The notion that patients might accept monitoring not only of disease symptoms but also of compliance with treatment if the proposition is framed appropriately is encouraging and intriguing, especially given the unreliability of patient self-report of adherence, for example, to a medication schedule. There is some evidence that such monitoring would improve compliance but even if it did not, providing the clinician with dependable adherence data would itself be invaluable. (See Cascading Costs Section of Noncompliance Costs and previous post, How To (Correctly) Not Take Medications As Prescribed )

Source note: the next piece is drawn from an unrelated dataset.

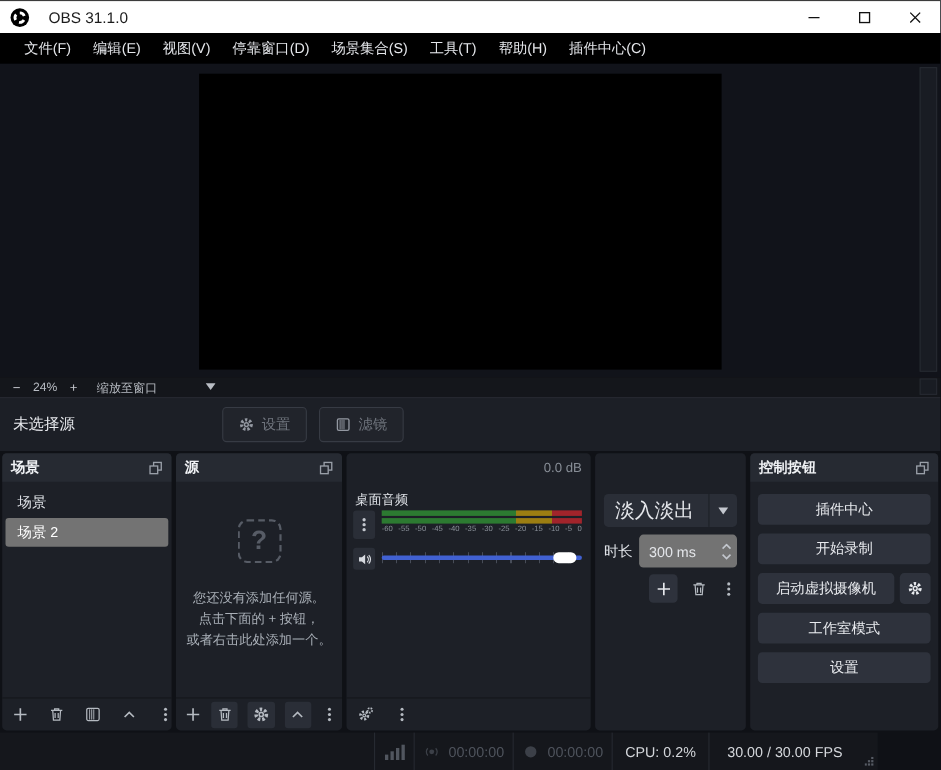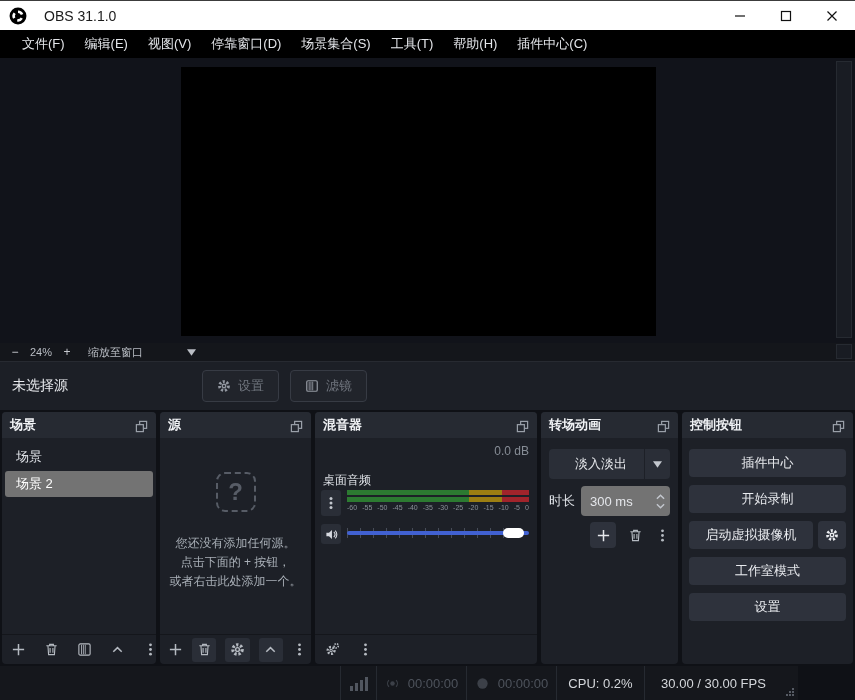"混音器" div.panel-header { html: <div> <span>混音器</span> <span> <svg> <rect></rect> <rect></rect> </svg> </span> </div> -> none }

Because the article provides no details of the research referenced in this excerpt, it begs the question of what proportion of the patient population would find such monitoring acceptable under which conditions. (Since we know that some patients attempt to sabatoge compliance monitoring, this is not a trival issue.) And other queries come to mind. Given that, in general, about half of patients comply with a given treatment plan, would positioning the monitoring to fit specific characteristics of patient groups increase the number of patients who find it acceptable? Further, do different segments of the patient populations respond positively to different conditions?

While these and similar issues must be addressed if widespread electronic monitoring is to be successful, the potential offered by electronic, passive reporting of compliance not only justifies that effort but also pursuing it now, even before the final formats of the technology are available for use by the general public.